* [Task goal]
Copy every entry exactly as it stands, though any image it holds should stay out of the copy.

Extracted data entries:
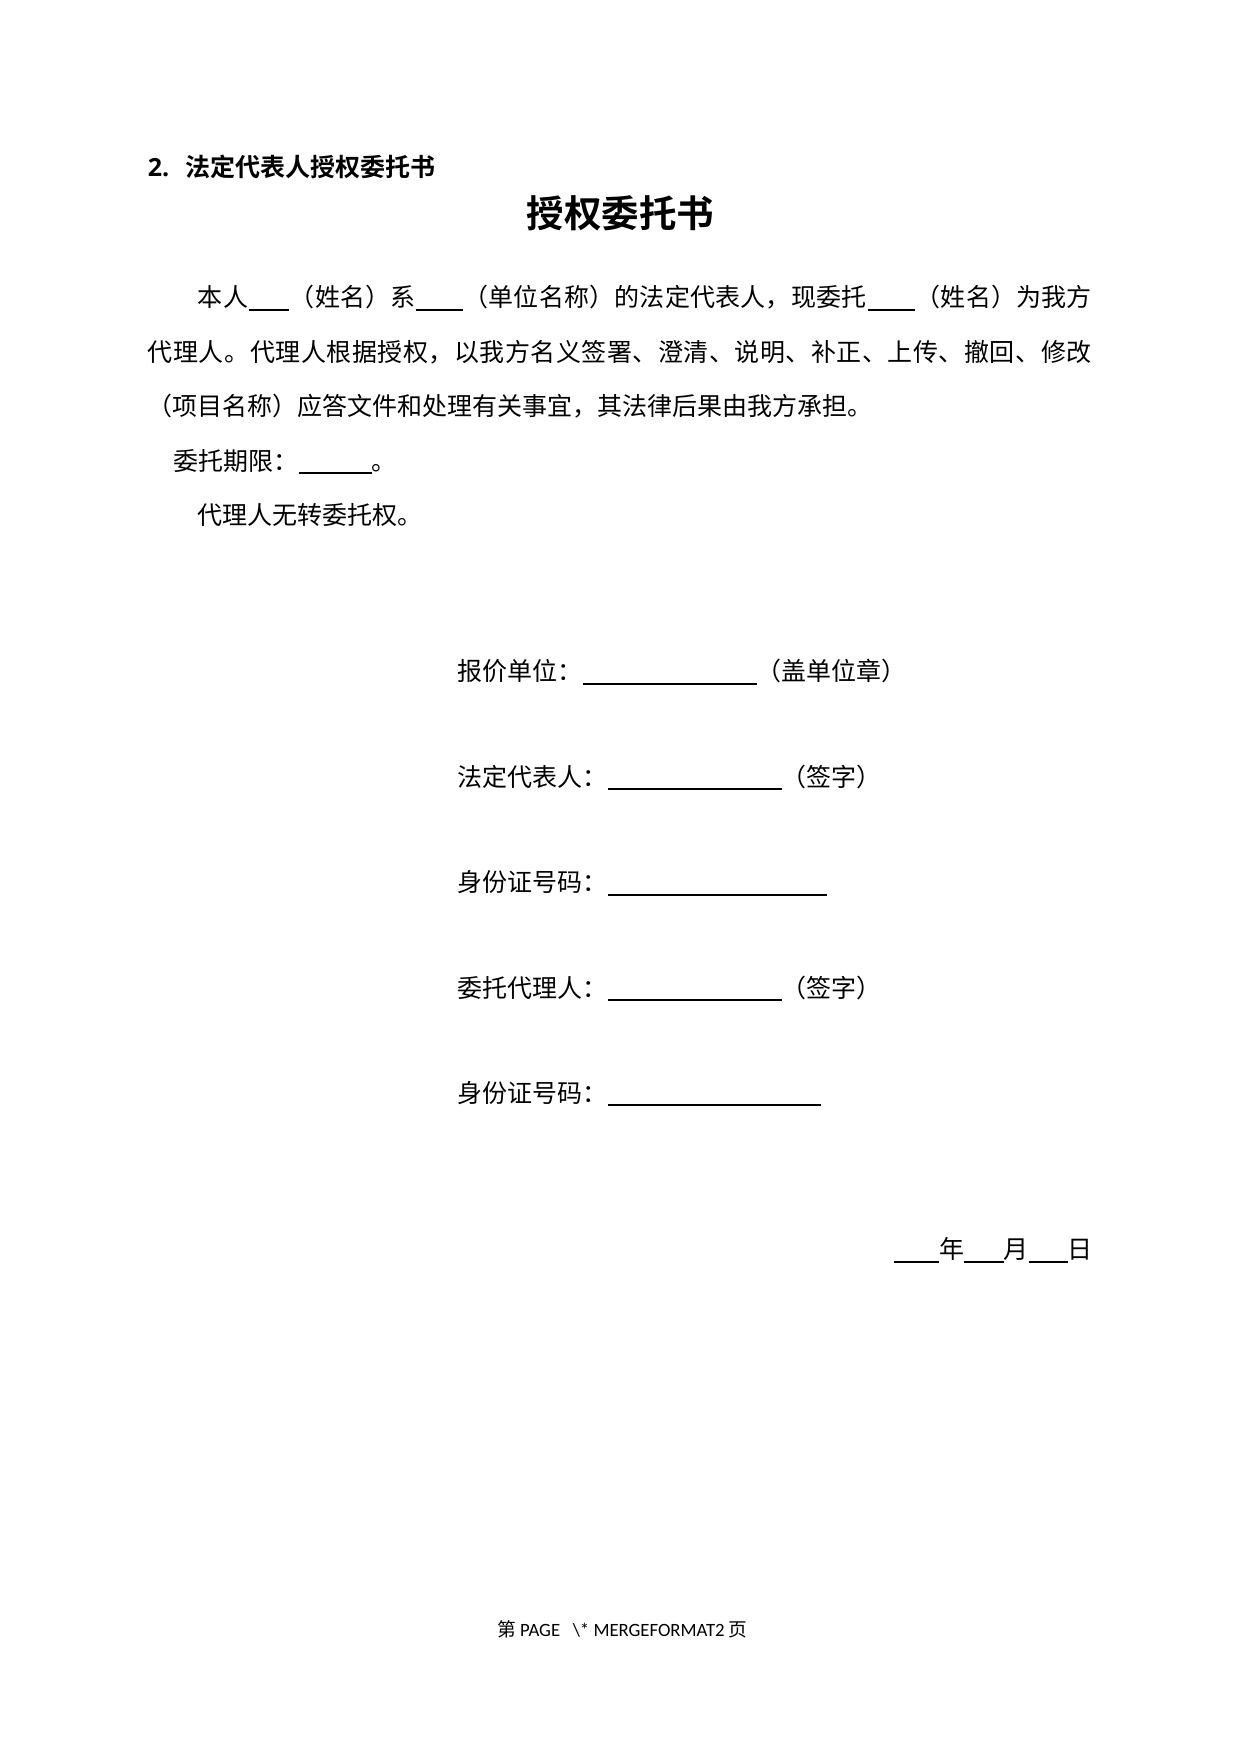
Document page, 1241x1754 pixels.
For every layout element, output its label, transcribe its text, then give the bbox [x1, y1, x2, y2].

list 法定代表人授权委托书 [148, 148, 1092, 184]
text 代理人无转委托权。 [148, 495, 1092, 532]
text 报价单位： （盖单位章） [458, 652, 1092, 688]
text 法定代表人： （签字） [458, 757, 1092, 793]
text 委托期限： 。 [148, 441, 1092, 477]
text 年 月 日 [148, 1230, 1092, 1266]
text 身份证号码： [458, 863, 1092, 899]
subtitle 授权委托书 [148, 184, 1092, 238]
text 本人 （姓名）系 （单位名称）的法定代表人，现委托 （姓名）为我方代理人。代理人根据授权，以我方名义签署、澄清、说明、补正、上传、撤回、修改 （项目名称）应答文件和处理有关事宜，其法律后果由我方承担。 [148, 278, 1092, 423]
text 委托代理人： （签字） [458, 968, 1092, 1004]
text 身份证号码： [458, 1073, 1092, 1110]
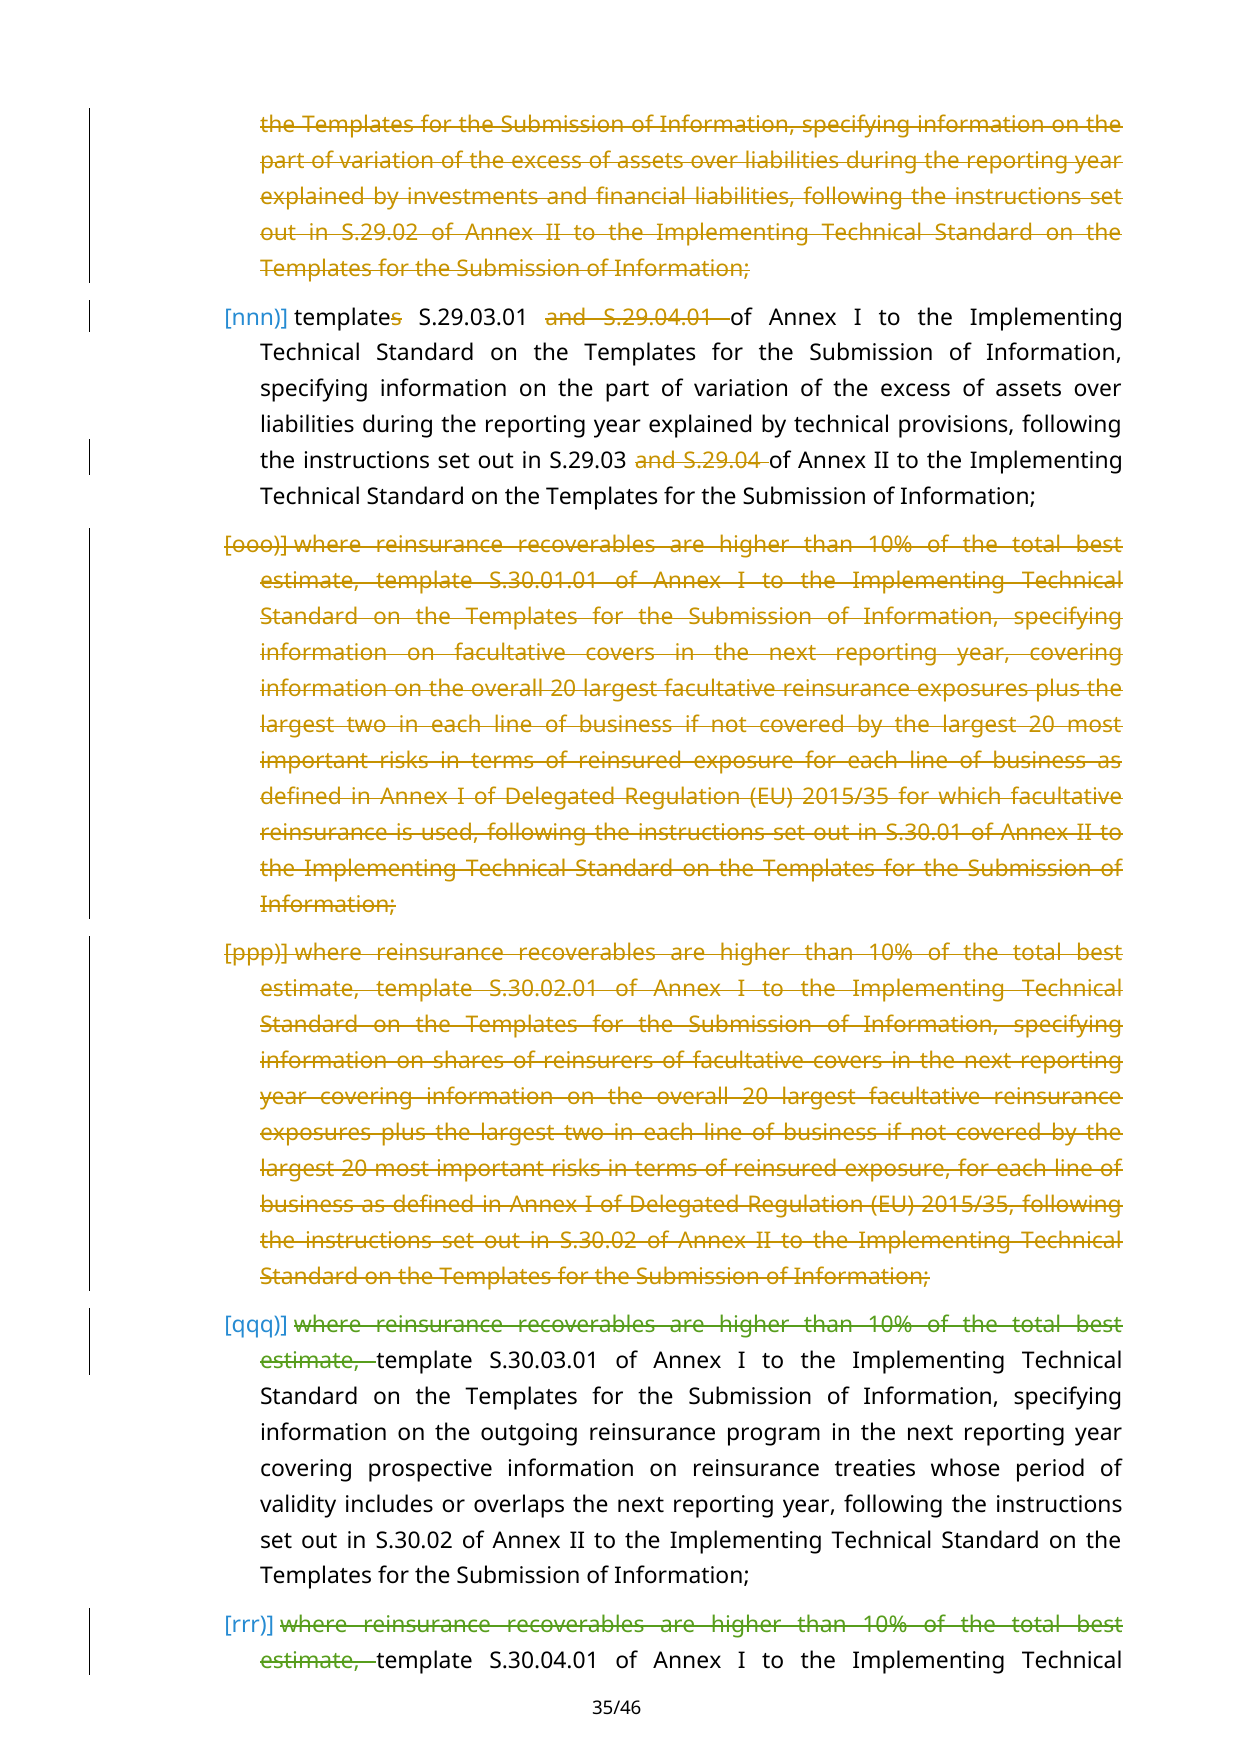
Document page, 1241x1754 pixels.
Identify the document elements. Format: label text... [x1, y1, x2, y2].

list template S.29.03.01 of Annex I to the Implementing Technical Standard on the Templates for the Submission of Information, specifying information on the part of variation of the excess of assets over liabilities during the reporting year explained by technical provisions, following the instructions set out in S.29.03 of Annex II to the Implementing Technical Standard on the Templates for the Submission of Information; [224, 300, 1123, 511]
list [224, 1608, 1123, 1675]
list template S.30.03.01 of Annex I to the Implementing Technical Standard on the Templates for the Submission of Information, specifying information on the outgoing reinsurance program in the next reporting year covering prospective information on reinsurance treaties whose period of validity includes or overlaps the next reporting year, following the instructions set out in S.30.02 of Annex II to the Implementing Technical Standard on the Templates for the Submission of Information; [224, 1308, 1123, 1591]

* [Result of the exercise]
Document page, 1241x1754 pixels.
For every layout element, output its label, transcribe its text, then give the bbox [x1, y1, x2, y2].

list 法定代表人授权委托书 [148, 148, 1092, 184]
text 代理人无转委托权。 [148, 495, 1092, 532]
text 报价单位： （盖单位章） [458, 652, 1092, 688]
text 法定代表人： （签字） [458, 757, 1092, 793]
text 委托期限： 。 [148, 441, 1092, 477]
text 年 月 日 [148, 1230, 1092, 1266]
text 身份证号码： [458, 863, 1092, 899]
subtitle 授权委托书 [148, 184, 1092, 238]
text 本人 （姓名）系 （单位名称）的法定代表人，现委托 （姓名）为我方代理人。代理人根据授权，以我方名义签署、澄清、说明、补正、上传、撤回、修改 （项目名称）应答文件和处理有关事宜，其法律后果由我方承担。 [148, 278, 1092, 423]
text 委托代理人： （签字） [458, 968, 1092, 1004]
text 身份证号码： [458, 1073, 1092, 1110]
Document page, 1241x1754 pixels.
Identify the document elements. Format: label text... [x1, y1, x2, y2].

list template S.29.03.01 of Annex I to the Implementing Technical Standard on the Templates for the Submission of Information, specifying information on the part of variation of the excess of assets over liabilities during the reporting year explained by technical provisions, following the instructions set out in S.29.03 of Annex II to the Implementing Technical Standard on the Templates for the Submission of Information; [224, 300, 1123, 511]
list [224, 1608, 1123, 1675]
list template S.30.03.01 of Annex I to the Implementing Technical Standard on the Templates for the Submission of Information, specifying information on the outgoing reinsurance program in the next reporting year covering prospective information on reinsurance treaties whose period of validity includes or overlaps the next reporting year, following the instructions set out in S.30.02 of Annex II to the Implementing Technical Standard on the Templates for the Submission of Information; [224, 1308, 1123, 1591]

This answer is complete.